With gravity, we currently don't know the actual velocity of propagation, and it's only assumed to be light-speed. Possibly if a third LIGO comes on-line then the velocity of the disturbance can be measured and the source triangulated, but it's only an assumption at the moment that it's actually gravity-waves we're seeing. When we're talking about a change in distance of approximately 1 atomic separation in the diameter of the Earth, though, there are maybe quite a few other sources of confusion. With only two LIGOs running, and the signals ignored unless they are within a time-span corresponding to the distance between them, an earth-movement close to the central point could provide that close timing. Putting a triangle of sensors out in space seems a lot more certain to avoid such problems, and I suspect that when that goes up we'll probably get a null result and a lot of head-scratching as they try to explain it.
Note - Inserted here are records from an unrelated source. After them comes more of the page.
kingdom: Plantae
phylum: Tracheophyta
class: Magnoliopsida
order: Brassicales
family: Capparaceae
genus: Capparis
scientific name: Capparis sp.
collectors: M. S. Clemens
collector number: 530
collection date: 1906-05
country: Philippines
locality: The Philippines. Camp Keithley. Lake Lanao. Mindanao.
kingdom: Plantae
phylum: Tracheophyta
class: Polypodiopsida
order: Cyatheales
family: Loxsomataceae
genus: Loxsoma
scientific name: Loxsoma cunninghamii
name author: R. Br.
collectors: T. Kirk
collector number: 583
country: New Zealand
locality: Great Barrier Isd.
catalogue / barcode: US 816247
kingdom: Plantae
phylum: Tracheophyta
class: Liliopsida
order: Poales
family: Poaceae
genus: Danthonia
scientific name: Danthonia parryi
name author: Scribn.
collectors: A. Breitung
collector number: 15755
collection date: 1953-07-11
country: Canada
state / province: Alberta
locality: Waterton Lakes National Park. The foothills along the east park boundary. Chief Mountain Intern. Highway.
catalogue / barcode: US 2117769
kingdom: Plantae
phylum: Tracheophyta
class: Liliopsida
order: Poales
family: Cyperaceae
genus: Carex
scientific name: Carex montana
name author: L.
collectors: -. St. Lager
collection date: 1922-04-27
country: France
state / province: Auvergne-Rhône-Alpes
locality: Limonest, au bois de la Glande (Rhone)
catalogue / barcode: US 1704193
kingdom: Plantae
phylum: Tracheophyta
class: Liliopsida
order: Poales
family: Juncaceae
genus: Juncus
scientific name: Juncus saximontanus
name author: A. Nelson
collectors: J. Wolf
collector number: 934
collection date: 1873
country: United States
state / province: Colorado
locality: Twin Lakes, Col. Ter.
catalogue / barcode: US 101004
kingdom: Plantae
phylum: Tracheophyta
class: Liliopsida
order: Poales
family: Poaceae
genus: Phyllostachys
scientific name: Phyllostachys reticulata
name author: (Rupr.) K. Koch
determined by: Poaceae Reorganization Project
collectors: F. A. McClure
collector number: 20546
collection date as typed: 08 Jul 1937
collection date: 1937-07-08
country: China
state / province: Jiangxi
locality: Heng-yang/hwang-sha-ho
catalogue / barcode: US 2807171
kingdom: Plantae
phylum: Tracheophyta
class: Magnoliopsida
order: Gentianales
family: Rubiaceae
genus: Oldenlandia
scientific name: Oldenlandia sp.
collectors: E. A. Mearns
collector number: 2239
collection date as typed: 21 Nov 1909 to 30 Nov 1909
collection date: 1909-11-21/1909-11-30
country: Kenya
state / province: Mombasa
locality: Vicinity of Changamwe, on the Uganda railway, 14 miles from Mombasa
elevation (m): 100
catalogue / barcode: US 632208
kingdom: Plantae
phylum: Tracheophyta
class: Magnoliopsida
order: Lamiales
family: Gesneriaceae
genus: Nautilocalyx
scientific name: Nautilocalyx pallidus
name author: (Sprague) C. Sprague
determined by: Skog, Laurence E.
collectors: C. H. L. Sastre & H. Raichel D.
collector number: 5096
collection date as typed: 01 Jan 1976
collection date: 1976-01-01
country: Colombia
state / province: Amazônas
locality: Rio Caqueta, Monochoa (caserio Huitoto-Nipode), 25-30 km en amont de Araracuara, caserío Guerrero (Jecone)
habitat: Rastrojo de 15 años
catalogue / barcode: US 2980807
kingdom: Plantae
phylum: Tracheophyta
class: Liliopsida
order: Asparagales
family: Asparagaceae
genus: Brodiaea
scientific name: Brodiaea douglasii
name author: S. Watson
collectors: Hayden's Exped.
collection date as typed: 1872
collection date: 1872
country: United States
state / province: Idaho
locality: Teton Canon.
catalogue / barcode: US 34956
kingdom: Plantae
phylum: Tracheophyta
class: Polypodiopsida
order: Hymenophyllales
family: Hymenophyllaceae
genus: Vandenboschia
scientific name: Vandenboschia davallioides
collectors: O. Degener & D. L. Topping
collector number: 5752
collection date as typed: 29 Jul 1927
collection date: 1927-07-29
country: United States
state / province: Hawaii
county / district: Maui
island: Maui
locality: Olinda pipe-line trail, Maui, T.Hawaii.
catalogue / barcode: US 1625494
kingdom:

Excellent post. After the first announcement when the NY Times and others showed a hi-res animation of two colliding black holes I was unhappy. To extrapolate from a chirp of a signal of unknown origin to such a pile of fairy dust seemed so irresponsible.
Mike,
See Erik Verlinde's presentation at the Perimeter Institute on October 4th:
https://www.theguardian.com/science/life-and-physics/2017/oct/03/could-the-theory-which-predicted-gravitational-waves-be-wrong
He is coming at the problem of galaxy rotation from a different direction to you (this is a public lecture so fairly top-level, but you might want to look at his published papers) but it is interesting that he sees gravitation as an emergent phenomenon.
Laurence: Verlinde's theory disagrees with the data, and is an complex mess besides, see: http://physicsfromtheedge.blogspot.co.uk/2016/11/critique-of-verlindes-gravity-1.html
/* the LIGO team still have discovered a real and very interesting effect */
The gravitational wave chirps found were isolated from myriads of very similar noise events, so it's approach similar to searching of shapes in the clouds.
Mike,
Thanks. I hadn't spotted that blog post before.
Best wishes, Laurence
Mike,
FYI, an article at New Scientist details a new method of detecting hot gas streams in between galaxies that fall just short of x ray emission. Long story short, we now need about half as much "dark matter" in the traditional calculations to explain other observations.
So that's half the dark matter gone. Now to clean up the other half.
https://www.newscientist.com/article/2149742-half-the-universes-missing-matter-has-just-been-finally-found/
RichD
Wow. What would the QI modelling of these galaxies look like now with half of the DM gone?
RichD, joesixpack: They have found half of the missing 'baryonic' matter, so it won't have much affect on the galaxy rotation problem.